No comunicado e na ata da sua última reunião, em 5 de fevereiro, o Copom descreveu o cenário externo como favorável aos mercados emergentes, mas desde que o pânico com o temor de uma pandemia do coronavírus tomou conta de investidores e analistas, não somente os indicadores da atividade econômica global se deterioraram bastante, como as condições financeiras tiveram um forte aperto.
O dólar se valorizou ante as principais moedas internacionais e aqui ultrapassou o patamar de R$ 4,50. As bolsas mundiais registraram um forte tombo desde a última reunião do Copom. Do dia 5 de fevereiro até o seu pior momento, na sexta-feira passada, o S&P 500, um dos principais índices do mercado acionário dos EUA, acumulou uma queda de 11,4%. O Ibovespa teve desempenho semelhante, com perda ao redor de 11%.
Na China, o índice de gerente de compras (PMI, na sigla em inglês) industrial caiu de 50,0 em janeiro para 35,7 em fevereiro, sinalizando uma contração da atividade manufatureira bem mais forte do que os analistas haviam estimado, já contabilizando o impacto da paralisação ou redução do nível de operação das fábricas chinesas.
As medidas para contenção da disseminação do coronavírus na China e em vários outros países importantes na cadeia mundial de produção de bens e serviços, como a Coreia do Sul e a Itália, como a restrição de circulação de pessoas e produtos, reacenderam o temor de uma recessão global iminente.
Ou seja, o cenário externo descrito pelo Copom como parte do seu balanço de risco para os próximos passos da política monetária está completamente defasado com o que aconteceu na economia e nos mercados globais desde a sua decisão de cortar a taxa Selic em 0,25 ponto porcentual, para 4,25%, e sinalizar que iria interromper o ciclo de redução de juros.
É preciso o Copom atualizar sua comunicação e sinalização, juntando-se à ação coordenada de bancos centrais mundiais de injetar estímulo monetário adicional visando aliviar o impacto negativo do surto do coronavírus na economia global.
A pressão sobre o Copom aumentou depois que o Federal Reserve (Fed) anunciou ontem um corte de juros agressivo, de 0,50 ponto porcentual, em medida extraordinária, uma vez que a reunião de política monetária do BC americano só acontecerá no dia 18 de março.
Em comunicado, o Fed disse que os fundamentos para a economia dos EUA “continuam fortes”, mas que o coronavírus representa “riscos à atividade econômica”. A última vez que o Fed fez um corte extraordinário de juros foi durante a crise financeira mundial de 2008. Será que o Fed está vendo o pior agora para repetir a ação?

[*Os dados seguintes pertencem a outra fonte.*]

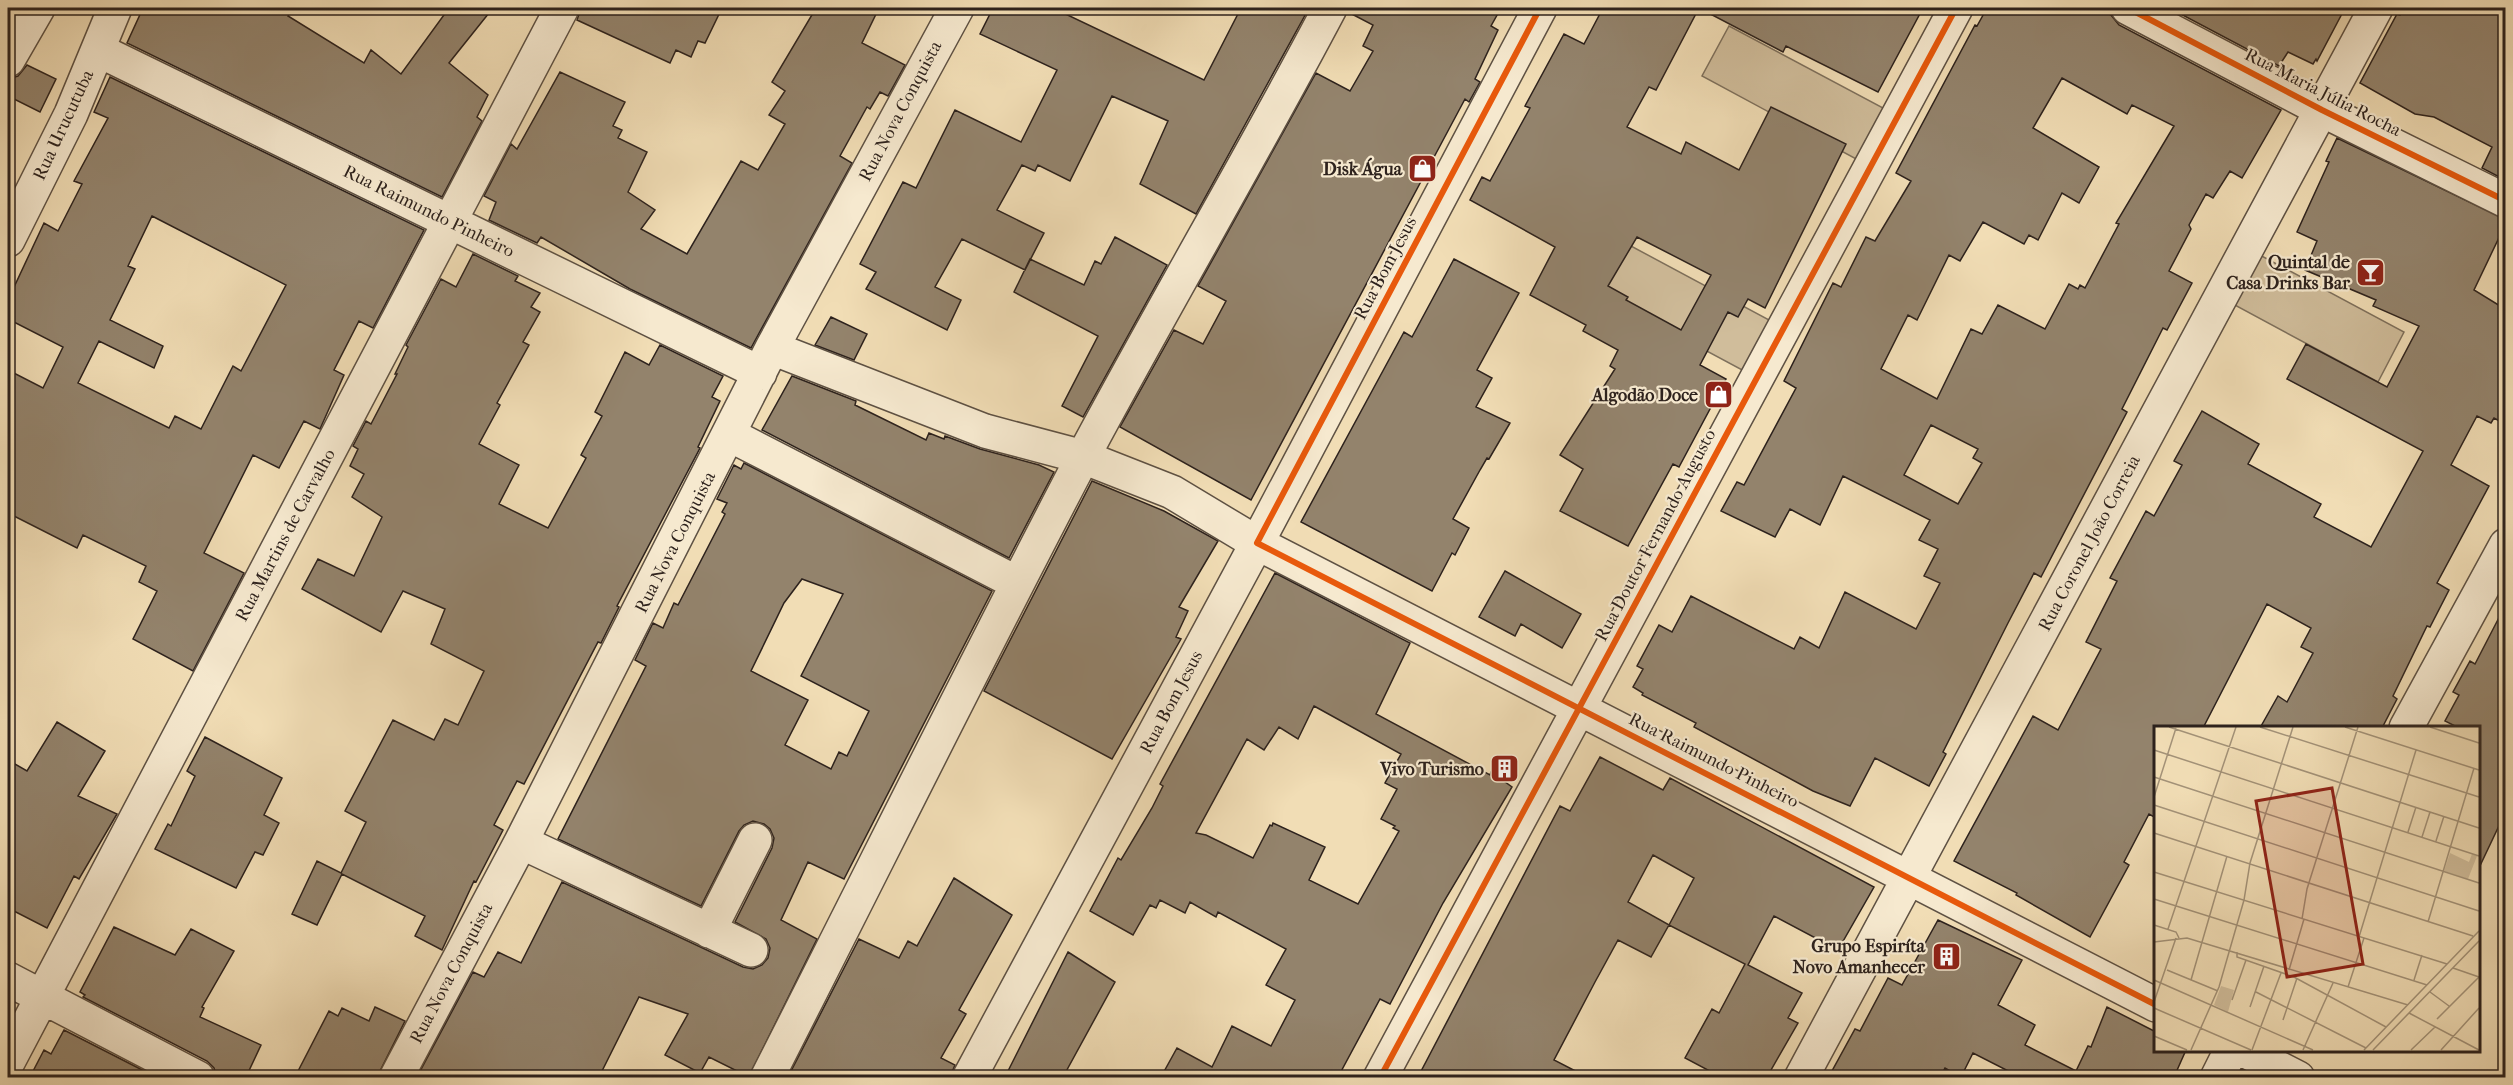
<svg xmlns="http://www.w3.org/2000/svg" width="2513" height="1085" viewBox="0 0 2513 1085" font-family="'IM FELL French Canon',serif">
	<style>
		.green { fill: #d0bd9b; stroke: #7e705c; stroke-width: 1.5 }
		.building { fill: #93836c; stroke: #2d221d; stroke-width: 1.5; fill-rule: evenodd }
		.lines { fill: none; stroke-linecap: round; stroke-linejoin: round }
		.minor-casing { stroke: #5e5143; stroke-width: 36 }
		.minor { stroke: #f6e9cf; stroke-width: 33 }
		.cycleway-casing { stroke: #f6e9cf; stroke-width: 10 }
		.cycleway { stroke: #e8590c; stroke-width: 6 }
		.labels { text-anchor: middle; stroke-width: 4.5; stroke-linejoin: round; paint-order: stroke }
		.street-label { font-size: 18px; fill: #2d221d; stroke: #f6e9cf }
		.poi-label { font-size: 18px; font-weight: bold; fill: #2d221d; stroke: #f6e9cf; text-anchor: end }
		.inset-road { fill: none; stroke: #a39278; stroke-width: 1.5 }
		.view { fill: #8f2418; fill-opacity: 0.15; stroke: #8f2418; stroke-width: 3 }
		.inset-edge { fill: none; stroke: #2d221d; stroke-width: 3 }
	</style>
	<rect width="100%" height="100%" fill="#f1ddb5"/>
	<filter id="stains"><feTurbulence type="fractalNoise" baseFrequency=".00333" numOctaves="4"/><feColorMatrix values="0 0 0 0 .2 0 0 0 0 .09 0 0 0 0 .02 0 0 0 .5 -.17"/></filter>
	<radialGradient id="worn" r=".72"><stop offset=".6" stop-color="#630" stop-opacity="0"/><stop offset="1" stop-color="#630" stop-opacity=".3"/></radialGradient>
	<path class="green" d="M1729 26 1885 109 1858 160 1702 76Z
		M1616 238 1771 321 1744 371 1589 288Z
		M2258 254 2404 332 2378 382 2231 303Z"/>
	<path class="building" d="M143 8H294L288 16 364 63 371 50 401 74 449 8H493L449 63 488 95 477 117 482 121 442 197 127 43Z
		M581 8H722L705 43 698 41 691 57 676 50 670 63 577 20Z
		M816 8H879L862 43 905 65 888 96 880 92 870 109 867 107 840 156 852 163 751 348 630 289 541 237 537 243 489 220 496 202 484 196 511 144 517 149 560 72 625 102 613 126 622 130 618 138 647 152 628 192 655 210 641 229 687 254 741 161 758 170 785 124 769 115 785 91 772 82Z
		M993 8H1053L1204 80 1241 8H1309L1196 214 1140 184 1168 121 1112 96 1070 181 1038 165 1035 171 1022 165 997 210 1044 233 1025 270 962 239 935 287 961 300 947 330 866 289 876 272 860 264 903 182 916 188 955 110 1021 142 1057 70 980 34Z
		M1349 8H1501L1491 26 1498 30 1475 79 1480 82 1469 102 1465 99 1251 500 1120 427 1174 330 1203 344 1226 301 1198 286 1316 73 1350 91 1373 51 1363 46 1373 25 1348 12Z
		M1603 8H1808L1818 12 1821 8H1923L1878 92 1786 46 1783 52 1699 8 1656 90 1649 87 1627 127 1681 154 1686 142 1739 170 1771 107 1846 144 1765 308 1748 299 1738 317 1728 312 1700 365 1726 379 1679 467 1673 464 1628 546 1560 511 1583 469 1560 455 1615 369 1610 366 1618 350 1583 331 1586 325 1530 295 1555 247 1470 200 1482 177 1490 181 1530 108 1525 106 1564 34 1584 44ZM1637 237 1711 275 1681 330 1626 300 1628 297 1608 286Z
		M1987 8H2098L2111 15 2119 25 2281 110 2242 178 2230 171 2213 198 2206 194 2189 225 2191 229 2169 271 2192 283 2167 330 2163 328 2122 409 2127 412 2041 577 2034 573 2008 623 1943 752 1946 754 1929 786 1875 758 1850 806 1813 791 1694 727 1696 723 1642 695 1643 693 1633 687 1643 669 1637 666 1659 625 1672 632 1691 596 1794 649 1800 637 1819 648 1845 592 1916 629 1940 583 1924 576 1938 549 1919 540 1930 520 1843 476 1820 525 1790 509 1775 537 1721 511 1737 482 1744 485 1796 388 1784 381 1833 283 1841 287 1866 237 1875 241 1911 181 1896 173 1975 25 1977 26ZM2062 78 2127 114 2132 105 2174 126 2116 223 2119 224 2085 288 2080 285 2078 289 2069 284 2045 329 1998 305 1982 334 1971 329 1937 399 1881 369 1908 315 1917 320 1949 255 1960 261 1983 222 2024 244 2029 235 2038 240 2062 193 2079 203 2099 167 2033 128ZM1931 425 1978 449 1973 458 1982 463 1958 504 1904 475Z
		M2177 8H2345L2317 61 2316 59 2313 64 2288 52 2279 66 2175 11Z
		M2404 8H2505V180L2482 168 2492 147 2434 117 2415 114 2360 83 2397 14 2400 15Z
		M27 65 56 79 40 112 8 96V79L18 76Z
		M110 77 424 230 373 328 359 321 334 370 344 375 320 429 304 421 279 468 253 455 204 553 244 573 193 671 133 639 157 591 139 582 146 566 83 535 77 548 8 513V370L43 388 63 347 8 319V300L44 223 58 231 82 184 74 181 108 118 94 112ZM152 216 286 285 241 371 233 366 201 429 175 416 169 428 78 383 99 341 154 368 163 346 110 320 135 269 128 266Z
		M2337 138 2505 219V225L2474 290 2505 309V424L2494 418 2491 423 2477 416 2451 465 2489 486 2437 583 2449 590 2430 627 2427 626 2393 696 2397 699 2382 728H2260L2278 696 2287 702 2313 653 2301 647 2311 628 2267 604 2203 728H2156V818L2149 814 2124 862 2129 865 2090 937 2016 895 2017 893 1954 861 2033 716 2058 730 2101 649 2086 642 2117 581 2110 578 2146 511 2154 516 2182 465 2174 461 2202 411 2259 444 2248 464 2321 504 2314 517 2371 547 2423 451 2287 379 2306 344 2387 387 2419 326 2373 306 2376 300 2305 270 2317 241 2297 232 2329 162 2326 161Z
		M1115 237 1167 265 1083 417 1062 406 1098 336 1014 292 1030 259 1084 285 1095 261 1101 264Z
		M473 254 518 276 515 281 540 293 531 307 540 312 523 342 529 345 497 403 500 405 479 444 519 465 499 504 548 528 586 458 581 455 602 416 595 412 625 352 649 365 660 345 723 376 712 397 720 401 698 447 700 448 617 606 619 607 601 643 598 642 524 784 517 781 494 825 503 830 476 882 474 881 442 950 415 936 425 916 342 874 317 925 292 914 317 861 341 873 366 822 345 811 393 720 434 740 445 719 458 725 484 671 431 644 445 609 403 591 381 632 302 589 318 559 354 576 382 517 352 497 364 474 350 466 358 449 353 446 366 421 371 424 397 374H395L408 347 406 345 441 279 456 287Z
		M1454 259 1519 293 1477 370 1492 378 1476 407 1510 423 1489 459 1487 458 1480 470 1453 519 1469 528 1455 555 1452 553 1432 591 1301 522 1404 332 1412 337Z
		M831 317 867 334 854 360 815 345Z
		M792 376 856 401 855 405 926 440 929 433 944 439 945 436 980 449 1039 465 1054 472 1009 558 762 430Z
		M744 463 992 591 844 879 808 862 781 920 817 939 749 1077 709 1057 700 1073 665 1055 688 1014 639 997 599 1077H417L473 972 484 977 498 952 521 963 562 882 743 967 753 969 762 965 768 958 770 948 766 939 735 922 772 848 774 838 770 829 764 824 753 821 744 825 739 831 701 906 558 839 646 666 635 660 653 623 663 628 674 603 678 605 725 514 722 512 727 503 717 499 734 465 741 469ZM802 579 843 594 801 676 869 711 847 756 839 752 831 769 785 745 808 700 751 671 784 603Z
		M1092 481 1164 511 1218 541 1179 607 1188 611 1176 637 1181 639 1112 759 984 691Z
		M1505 571 1581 614 1562 648 1521 624 1515 636 1479 617Z
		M1275 573 1410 643 1376 714 1490 775 1491 772 1512 787 1443 903 1390 1004 1380 999 1338 1077H1161L1177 1048 1212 1067 1232 1026 1271 1046 1295 1000 1266 985 1286 949 1218 912 1216 917 1190 902 1185 913 1160 900 1156 908 1150 905 1133 935 1090 911 1118 858 1121 860 1152 808 1163 786 1160 784ZM1314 706 1401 754 1385 783 1397 789 1381 819 1395 826 1393 828 1399 831 1358 904 1309 880 1325 847 1273 823 1272 826 1270 825 1253 858 1206 835 1196 833 1247 739 1264 750 1279 727 1298 739Z
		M2505 606V813L2478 870V728H2459L2445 721 2459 695 2453 692 2470 661 2475 664Z
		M57 722 105 751 78 796 117 814 79 879 74 876 47 928 8 908V760L27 771Z
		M205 737 282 778 264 815 279 823 263 855 255 852 236 888 155 849 168 824 171 826 195 776 187 771Z
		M1600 757 1663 790 1670 778 1874 887 1838 950 1774 916 1748 965 1802 993 1788 1018 1798 1023 1767 1077H1721L1685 1058 1712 1009 1719 1013 1745 964 1669 925 1651 957 1618 940 1595 982 1554 1060 1587 1077H1418L1560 806 1570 811ZM1653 855 1694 878 1669 925 1628 902Z
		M954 878 1012 915 959 1010 966 1014 941 1058 955 1065 950 1077H788L859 939 899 958 908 941 917 946Z
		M1938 920 2022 960 1998 1005 2035 1025 2025 1045 2076 1071 2088 1046 2091 1047 2107 1007 2156 1032V1050H2186L2174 1077H2020L1973 1053 1961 1077 1945 1068 1940 1077H1845L1832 1071 1855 1029 1860 1031 1888 978 1902 985Z
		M114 927 175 955 191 929 234 951 202 1007 204 1008 200 1017 261 1045 246 1077H217L214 1068 207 1061 83 997 85 995 80 992Z
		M1068 952 1115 982 1063 1077H1005Z
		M375 1007 405 1021 377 1077H295L329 1011 338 1016 342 1008 369 1021Z
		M64 1030 156 1077H30L44 1050 51 1054Z"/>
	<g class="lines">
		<defs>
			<path id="minor" d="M2128 8 2322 110 2506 201
				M98 50 760 373
				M8 60 38 8
				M8 240 71 114 115 8
				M772 348 985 431 1083 457 1172 492 1257 543 2156 1005
				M730 435 1017 583
				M2406 728 2506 545
				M521 842 751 950
				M709 931 755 840
				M8 979 198 1078
				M2244 1050 2298 1078
				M8 1062 562 8
				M396 1078 521 842 772 348 957 8
				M767 1078C873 870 976 661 1084 455 1164 305 1251 158 1330 8
				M969 1078 1257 543 1540 8
				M1380 1078 1956 8
				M1801 1078 2376 8
				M2217 1078 2231 1050"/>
		</defs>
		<use href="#minor" class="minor-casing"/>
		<use href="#minor" class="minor"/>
		<defs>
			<path id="cycleway" d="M1540 8 1257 543 2156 1005
				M2128 8 2322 110 2506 201
				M1380 1078 1956 8"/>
		</defs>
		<use href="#cycleway" class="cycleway-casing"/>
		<use href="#cycleway" class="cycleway"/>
	</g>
	<defs>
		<symbol id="shop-square" viewBox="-11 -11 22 22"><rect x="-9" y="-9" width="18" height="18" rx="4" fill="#8f2418" stroke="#f6e9cf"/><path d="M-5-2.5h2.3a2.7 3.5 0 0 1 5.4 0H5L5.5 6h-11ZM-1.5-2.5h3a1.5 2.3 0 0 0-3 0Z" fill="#fff"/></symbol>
		<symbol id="bar-square" viewBox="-11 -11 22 22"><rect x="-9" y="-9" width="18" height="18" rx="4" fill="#8f2418" stroke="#f6e9cf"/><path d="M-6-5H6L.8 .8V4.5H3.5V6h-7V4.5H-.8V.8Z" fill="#fff"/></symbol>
		<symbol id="building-square" viewBox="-11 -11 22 22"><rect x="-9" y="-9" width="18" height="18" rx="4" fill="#8f2418" stroke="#f6e9cf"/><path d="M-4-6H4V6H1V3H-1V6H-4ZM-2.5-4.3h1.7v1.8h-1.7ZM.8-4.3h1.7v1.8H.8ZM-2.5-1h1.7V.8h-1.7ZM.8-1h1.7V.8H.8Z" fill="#fff"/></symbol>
	</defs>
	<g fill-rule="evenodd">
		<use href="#shop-square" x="1406" y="152" width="33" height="33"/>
		<use href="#bar-square" x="2354" y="256" width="33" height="33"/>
		<use href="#shop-square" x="1702" y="378" width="33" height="33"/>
		<use href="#building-square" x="1488" y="752" width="33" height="33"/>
		<use href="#building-square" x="1930" y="940" width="33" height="33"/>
	</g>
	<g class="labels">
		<g class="street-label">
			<text transform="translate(2323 92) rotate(27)" y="6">Rua Maria Júlia Rocha</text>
			<text transform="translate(900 111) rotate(-62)" y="6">Rua Nova Conquista</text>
			<text transform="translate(63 125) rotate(-65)" y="6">Rua Urucutuba</text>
			<text transform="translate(429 211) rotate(26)" y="6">Rua Raimundo Pinheiro</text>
			<text transform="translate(1385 268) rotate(-62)" y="6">Rua Bom Jesus</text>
			<text transform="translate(285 535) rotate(-62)" y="6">Rua Martins de Carvalho</text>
			<text transform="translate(1655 535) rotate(-62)" y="6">Rua Doutor Fernando Augusto</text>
			<text transform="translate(675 542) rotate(-63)" y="6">Rua Nova Conquista</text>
			<text transform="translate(2089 543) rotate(-62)" y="6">Rua Coronel João Correia</text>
			<text transform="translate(1171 702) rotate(-62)" y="6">Rua Bom Jesus</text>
			<text transform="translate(1714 760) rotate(27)" y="6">Rua Raimundo Pinheiro</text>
			<text transform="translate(451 973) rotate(-62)" y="6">Rua Nova Conquista</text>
		</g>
		<g class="poi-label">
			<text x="1402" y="175">Disk Água</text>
			<text x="2350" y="268">Quintal de<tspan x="2350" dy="21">Casa Drinks Bar</tspan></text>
			<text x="1698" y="401">Algodão Doce</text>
			<text x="1484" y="775">Vivo Turismo</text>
			<text x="1925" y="952">Grupo Espiríta<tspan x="1925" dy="21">Novo Amanhecer</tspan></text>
		</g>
	</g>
	<g transform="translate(2154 726)">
		<rect width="326" height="326" fill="#f1ddb5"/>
		<path d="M296 127 315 136 318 128 323 130 314 153 290 145ZM67 260 80 264 74 286 60 279Z" fill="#d0bd9b"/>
		<path class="inset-road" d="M15 1 325 102M106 1 325 71M191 1 325 44M276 1 325 17M0 24 325 130M0 51 325 157M0 71 22 2M0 79 325 185M254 106 262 81M0 107 319 210M268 111 276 86M282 115 290 90M0 146 293 238M0 173 273 259M148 193 153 163 204 1M274 196 320 42M0 199 22 206 25 212M14 203 82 1M205 211 262 24M0 216 33 212 254 279M83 226V231L140 251 232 301M299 242 325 251M13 244 64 265M135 244 150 193M0 254 159 324M37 254 73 130M260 254 268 229M194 261 210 212M102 266 212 322M276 266 295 280M78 274 92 234M0 276 22 212M96 281 110 240M0 282 97 324M255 287 325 324M283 293 325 251M129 294 143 252M0 310 33 324M37 324 65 261 90 174 96 137 139 1M98 324 127 247M149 324 179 257M210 324 325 205M219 324 325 215M257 324 281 301M287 324 325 282"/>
		<path class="view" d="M178 62 209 238 133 251 102 75Z"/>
		<rect width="326" height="326" class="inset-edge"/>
	</g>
	<rect width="2513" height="1085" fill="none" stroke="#f1ddb5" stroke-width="30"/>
	<rect x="9" y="9" width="2495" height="1067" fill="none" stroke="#2d221d" stroke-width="3"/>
	<rect x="15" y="15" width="2483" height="1055" fill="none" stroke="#2d221d" stroke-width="1.5"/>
	<rect width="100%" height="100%" filter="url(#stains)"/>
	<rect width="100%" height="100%" fill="url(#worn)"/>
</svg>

Na segunda-feira, o BC da Austrália reduziu os juros em 0,25 ponto para a mínima histórica de 0,50%, citando os riscos econômicos do surto do coronavírus. O BC da Malásia também reduziu os juros em 0,25 ponto, para 2,50%.
Assim, desde a última reunião do Copom, fatos importantes mudaram substancialmente o balanço de riscos: o aumento significativo de uma recessão global e a resposta coordenada dos bancos centrais mundiais.
Sem falar que com o corte de 0,50 ponto dos juros pelo Fed, o dólar deve perder o ímpeto de valorização global, contribuindo para interromper sua trajetória recente de alta contra o real, aliviando a pressão sobre a inflação.
É importante notar que, diante de uma recuperação mais lenta da atividade econômica no Brasil, o repasse da escalada recente do dólar para os preços tem sido bem mais limitado do que no passado.
E mesmo que uma recessão global seja evitada, uma desaceleração da economia mundial é esperada no primeiro trimestre deste ano. Como ainda não se sabe qual a magnitude dessa freada, faz-se necessário um socorro global em termos de política monetária e fiscal. Na China, o governo vem injetando tanto estímulo monetário, quanto fiscal.
No Brasil, não há espaço para gasto fiscal diante da situação precária das contas públicas. Já o BC pode desempenhar um papel ao cortar mais os juros básicos. Até porque, com a recuperação mais lenta da economia em razão do coronavírus e a queda nos preços das commodities, a perspectiva para a inflação é bastante benigna. Diante de tudo que já aconteceu desde a última reunião, o Copom está atrás da curva.